Short exercise 1
Which lines of the records contain the string "roll"? Pull out each such line, treating uppercase and lowercase as different.

Passage
◆ ◆ ◆ ◆ ◆
Management effectiveness, conversely, has to be
data-driven. You can hardly manage something you cannot measure. Value and performance must be captured at every stage of the global and local content cycles. Typical key performance indicators (KPIs) include time- and cost-effectiveness metrics, such as timely completion, on-budget delivery, and proper resource allocation. Measuring global content effectiveness requires more data related to creation, localization, and delivery. For example, you must prioritize and control costs to translate, localize, test, and customize content and get performance reports from your suppliers in case of (frequently) outsourced services. So content management data have to be granular, and they should be tied to commercial and customer experience metrics as directly as possible.

Management effectiveness also calls for fostering leadership alignment and collaboration. Managing global content requires more than just cloning your usual domestic market processes. Digital globalization success depends mainly on how people interact and engage across functions inside and outside their organization. Therefore, central leadership goes hand in hand with local enablement and empowerment, which is a safe way to overcome resistance to full centralization or decentralization. Aligning teams, adapting responsibilities, and shifting mindsets are frequent calls to action. You have to start with the people in your organization if you want to transform global content into a profit driver. Processes and technology come next. Ultimately, global content management needs to be approached strategically and tactically from four angles: articulation, education, innovation, and differentiation.
◆ ◆ ◆ ◆ ◆
Short exercise 2
In the passage on global content management, from which four angles does global content management need to be approached?

Data excerpts
◆ ◆ ◆ ◆ ◆
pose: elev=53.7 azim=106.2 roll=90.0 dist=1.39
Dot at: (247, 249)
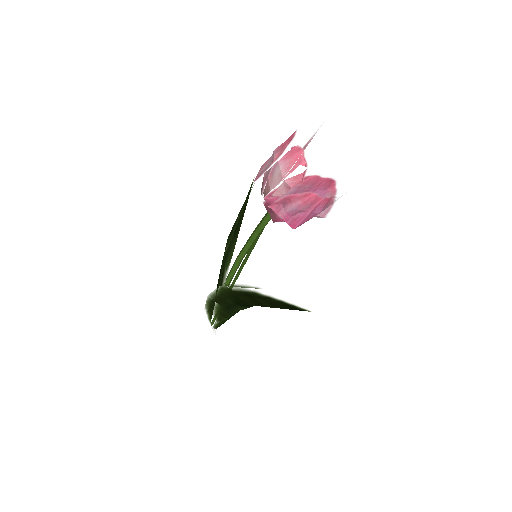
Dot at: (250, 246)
◆ ◆ ◆ ◆ ◆
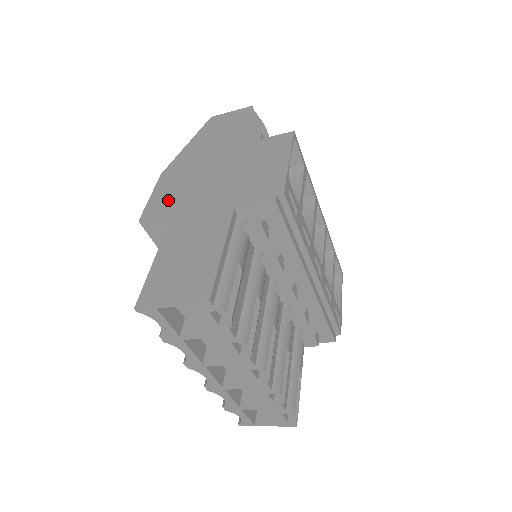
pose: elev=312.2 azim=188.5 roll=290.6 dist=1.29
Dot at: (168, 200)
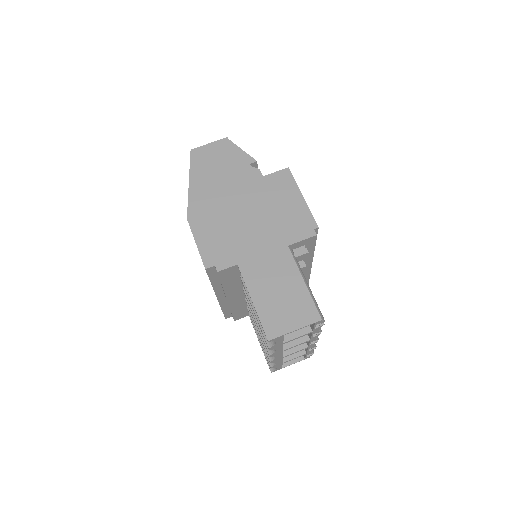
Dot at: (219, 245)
◆ ◆ ◆ ◆ ◆
Right answer 1
pose: elev=53.7 azim=106.2 roll=90.0 dist=1.39
pose: elev=312.2 azim=188.5 roll=290.6 dist=1.29

Right answer 2
Articulation, education, innovation, and differentiation.